Task statement. Lines holding the string "theo" are the ones to copy; find them all in the data.

+===+

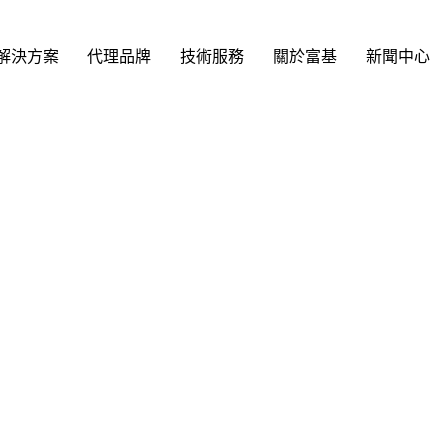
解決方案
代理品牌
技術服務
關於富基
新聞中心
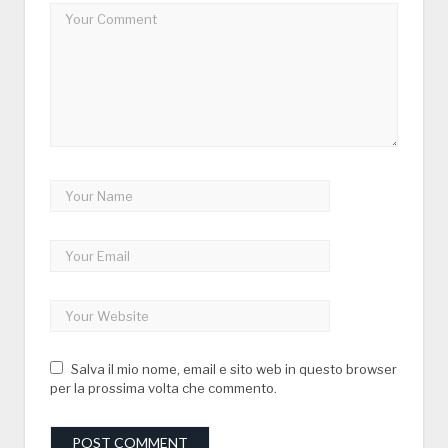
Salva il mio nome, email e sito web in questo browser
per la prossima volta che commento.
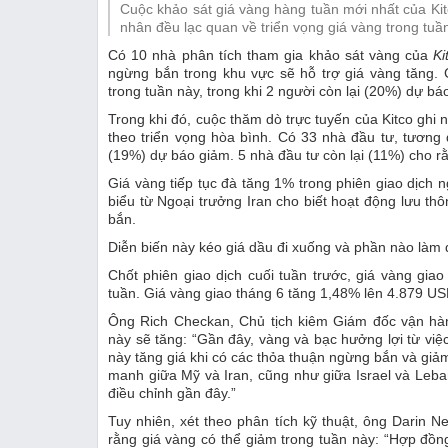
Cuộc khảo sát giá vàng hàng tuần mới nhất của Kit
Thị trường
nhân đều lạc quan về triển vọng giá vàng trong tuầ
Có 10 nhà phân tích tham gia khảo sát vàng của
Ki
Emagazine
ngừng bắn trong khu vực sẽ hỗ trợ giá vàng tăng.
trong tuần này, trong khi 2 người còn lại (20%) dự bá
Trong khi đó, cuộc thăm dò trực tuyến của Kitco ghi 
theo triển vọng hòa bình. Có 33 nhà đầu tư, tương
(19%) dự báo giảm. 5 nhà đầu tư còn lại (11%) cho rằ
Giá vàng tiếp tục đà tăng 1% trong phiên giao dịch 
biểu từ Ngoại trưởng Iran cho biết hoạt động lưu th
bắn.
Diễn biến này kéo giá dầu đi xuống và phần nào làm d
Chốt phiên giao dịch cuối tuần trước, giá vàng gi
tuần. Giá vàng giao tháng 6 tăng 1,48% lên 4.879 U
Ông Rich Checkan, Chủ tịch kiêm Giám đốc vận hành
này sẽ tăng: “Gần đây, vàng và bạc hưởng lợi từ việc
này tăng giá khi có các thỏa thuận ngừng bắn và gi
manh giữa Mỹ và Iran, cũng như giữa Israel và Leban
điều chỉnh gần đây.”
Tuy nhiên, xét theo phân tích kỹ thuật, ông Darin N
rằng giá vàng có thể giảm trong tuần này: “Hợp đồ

+===+

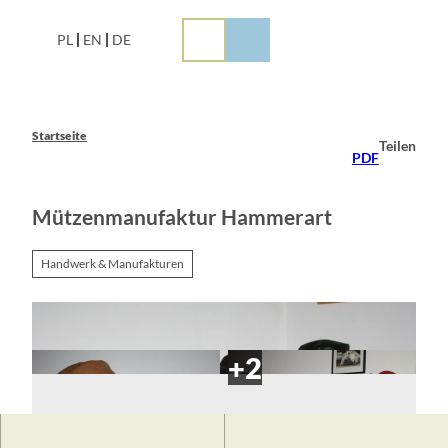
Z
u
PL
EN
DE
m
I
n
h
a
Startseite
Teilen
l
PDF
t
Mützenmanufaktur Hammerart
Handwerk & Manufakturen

+===+

Finished task.
theo triển vọng hòa bình. Có 33 nhà đầu tư, tương
Tuy nhiên, xét theo phân tích kỹ thuật, ông Darin N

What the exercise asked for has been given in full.